Un pensiero su “STORIE DI LAVORO E DI FARTITAURI

  1. Strepitoso cara Loredana.
    Ho dovuto guardare su Google, perché non sapevo che i fartitauri sono un’invenzione di Rabelais, del medico Rabelais in “Gargantua e Pantagruel”.
    Che fortuna che abbiate incrociate la vostra vita con quella di un emulo di Adriano Olivetti, l’ingegner Luigi Baggiani!
    E la mano di Fatima non è anche un retaggio della nascita in Libia della tua mamma?
    Buon Primo Maggio.
    Oggi per me è il primo giorno da “ritirata”. Solo due anni meno di te, una babypensionata con complessivi 42 anni e un mese di servizio.
    Non mi manca alzarmi alle 4 e mezza del mattino, ma mi manca qualcosa a cui potrò sopperire con il volontariato. Non dico salvare le persone da “catcher in the rye”, ma sentirmi utile per la società.

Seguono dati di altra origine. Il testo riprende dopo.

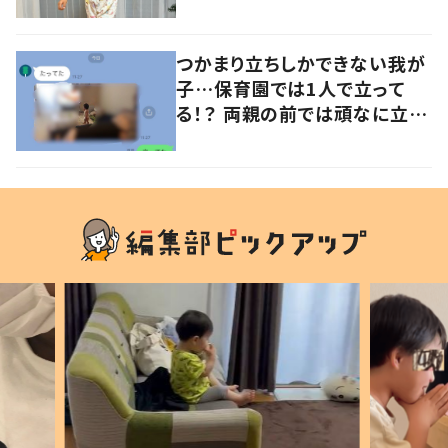
意見が寄せられる！
つかまり立ちしかできない我が
子…保育園では1人で立って
る！？ 両親の前では頑なに立た
ない1歳児が可愛すぎる…！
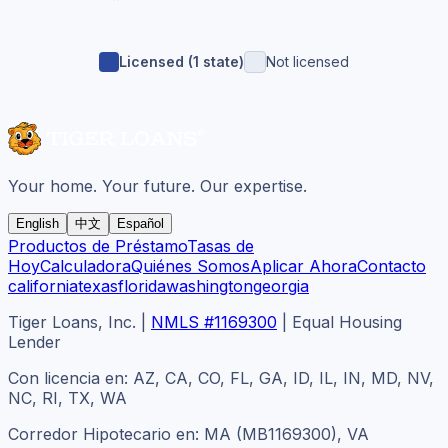
Licensed (
1
state
)
Not licensed
Your home. Your future. Our expertise.
English
中文
Español
Productos de Préstamo
Tasas de
Hoy
Calculadora
Quiénes Somos
Aplicar Ahora
Contacto
california
texas
florida
washington
georgia
Tiger Loans, Inc.
|
NMLS #1169300
|
Equal Housing
Lender
Con licencia en: AZ, CA, CO, FL, GA, ID, IL, IN, MD, NV,
NC, RI, TX, WA
Corredor Hipotecario en: MA (MB1169300), VA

    Perché fare qualcosa per gli altri è restituzione (nomino sempre la restituzione) e identità. Aiutare gli altri è sempre aiutare sé stessi, cercando di cambiare il mondo.

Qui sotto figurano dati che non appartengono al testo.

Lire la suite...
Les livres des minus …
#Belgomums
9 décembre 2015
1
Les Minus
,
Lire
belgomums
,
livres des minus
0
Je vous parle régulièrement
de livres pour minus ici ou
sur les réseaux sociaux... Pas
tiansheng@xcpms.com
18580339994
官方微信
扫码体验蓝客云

    L’ultima: ah, io vengo dagli settanta e volevo invece la sicurezza di un posto fisso. Non facendo un lavoro artistico o intellettuale, la sicurezza del lavoro era ed è importante e lo sarebbe anche oggi per questi nostri ragazzi, dati in pasto alla più selvaggia precarietà. Buon Primo Maggio.
    Penso sempre a quanto vi volete bene a Radio3. Lei sta conducendo da casa con un’energia pazzesca, Fahrenheit.
    Credo sia una forme di amicizia e lealtà verso il suo lavoro ma anche verso i vostro direttore.